Source extract:

Friday, September 20, 2013

Open Matters [feedly]

Open Matters

This is my first post here at Open@Citrix, so I thought I'd start with an introduction and a story about openness. 

Who is this guy: My name is Lars Kurth and am the community manager for the Xen Project; more recently I have also been elected to be the chairman of the Xen Project Advisory Board.

My mission: help the Xen Project do well and prosper!

My background: a lot of different things. My first contact with the open source community took place in 1997 when I worked on various parts of the ARM toolchain - that is compilers, debuggers and instruction set simulators. This set in motion a chain of events that led to a passion for open source, building communities and above all people. Of course technology always was a passion of mine. I worked in a lot of different industries: parallel computing - I was involved in designing development tools for the Eureka Prometheus Project (the largest R&D project ever in the field of driverless cars), semiconductors, mobile and now the cloud industry. I did loads of tools and infrastructure work for ARM, Symbian and Nokia and my journey eventually led me to look after the Xen Project. I also happen to work for Citrix, in the newly formed Open Source Solutions team.

My other passions: travelling to weird and wonderful places, gardening and growing orchids. My favourite weird places: Socotra and Roraima. My favourite orchids: Neomoorea irrorata and Arachnis flos-aeris insignis.

Anyway, enough about me. Let's start with a story ...

A Story of Change

A month after I joined Citrix to re-energize the Xen community, I quickly realized that I would face an uphill struggle. After having worked for two years at the Symbian Foundation - an open source adventure that failed spectacularly - my first reaction was "What have I done! Not again!". Then I took a step back and started analysing what went wrong and find solutions. In any case, the presentation on the right covers the story of what went wrong and how we went about fixing it. From the viewpoint of 2 years later. You may also find this article from Sean Michael Kerner interesting. 

The project faced many issues while competing projects did not. To cut the story short, when I started we had problems with governance, the project didn't collaborate much with other projects and it didn't promote itself very well. The aspect I will focus on here is that Citrix, the original corporate sponsor of the project, pretty much forgot that Xen was not just a product but also a community. There was no malice in this: this separation simply happened because the founders of Xen felt that open source can only work if you build a wall between an open source community and its corporate backers. However, as we know from many of the most successful communities such as Linux, Eclipse, and others, having strong backers makes a big difference. Would Linux be where it is today without IBM, Redhat and Intel? Probably not. And there are many other examples. The effect this had was that Xen was essentially starved of money and support it could otherwise have had.

Stored items:

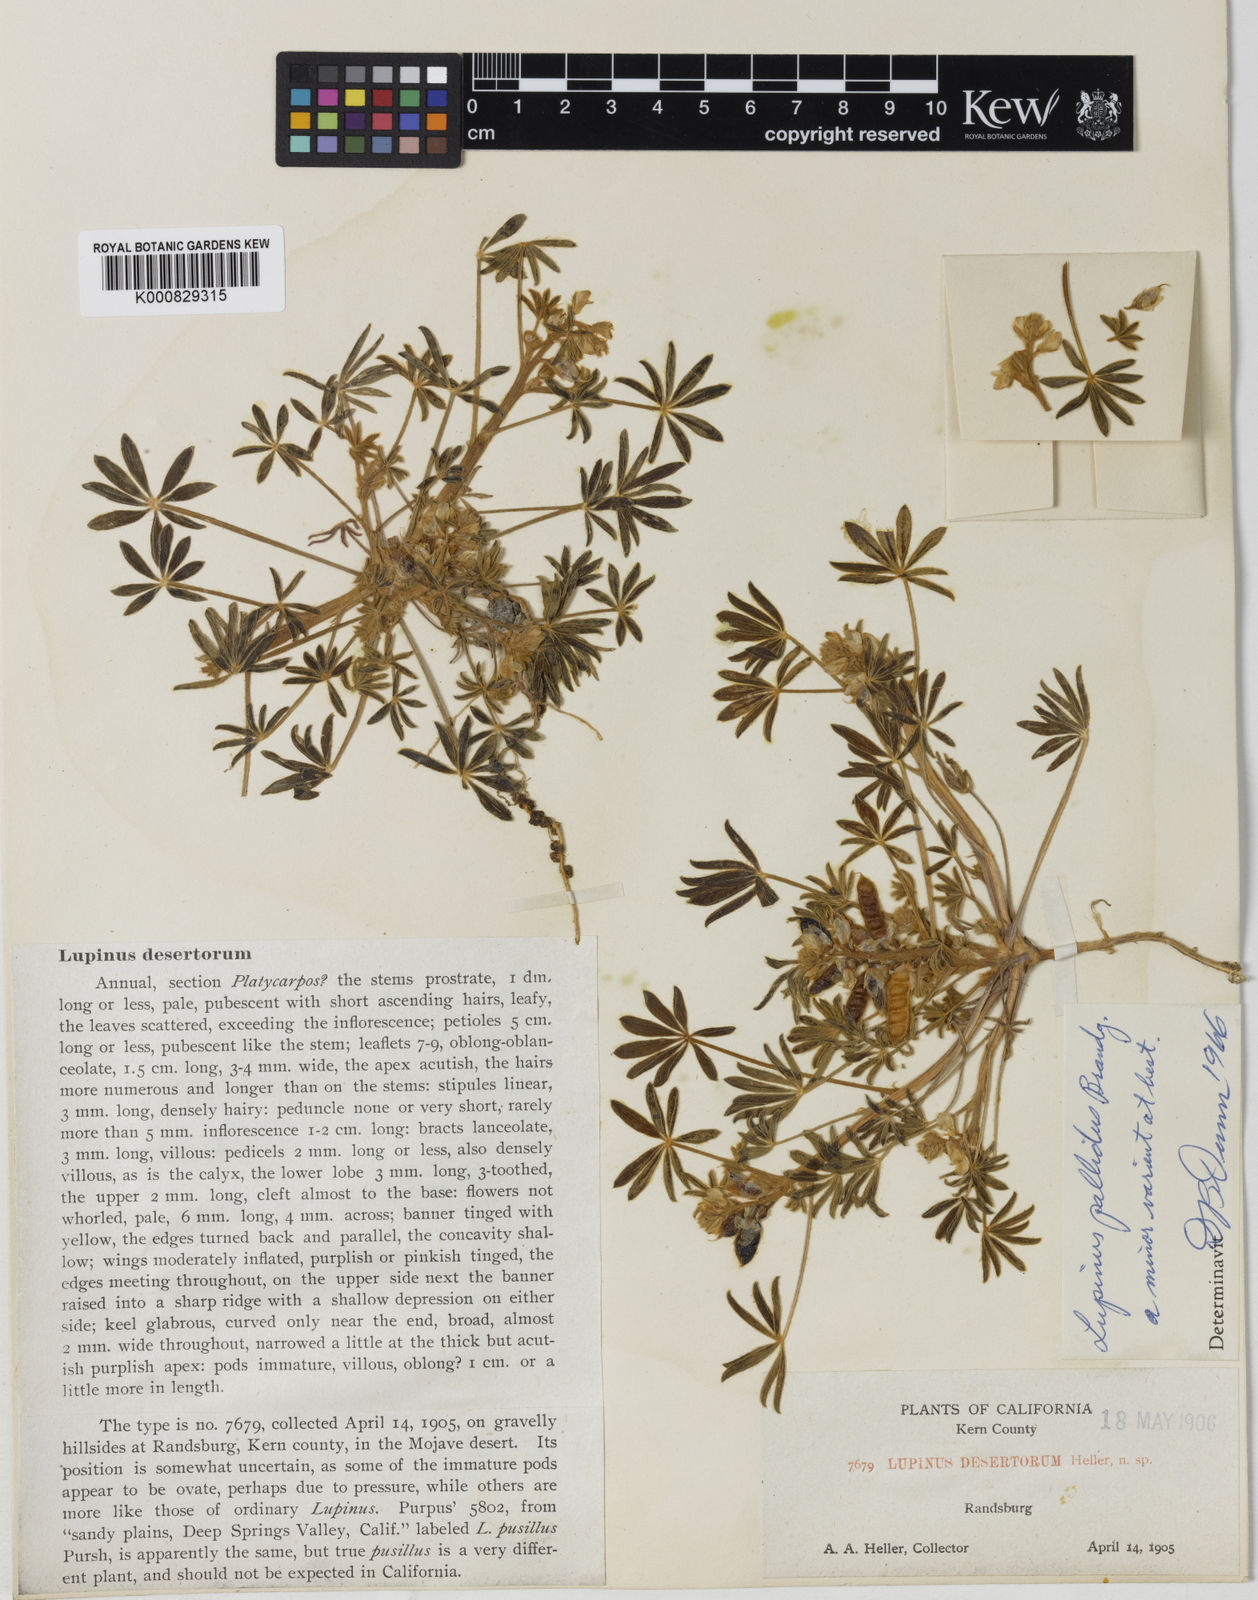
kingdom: Plantae
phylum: Tracheophyta
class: Magnoliopsida
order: Fabales
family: Fabaceae
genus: Lupinus
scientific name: Lupinus pallidus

What to work on:
According to the blog post about the Xen Project, in what year did the author first come into contact with the open source community? The lines have no connection to the blog post about the Xen Project.

Expected output:
1997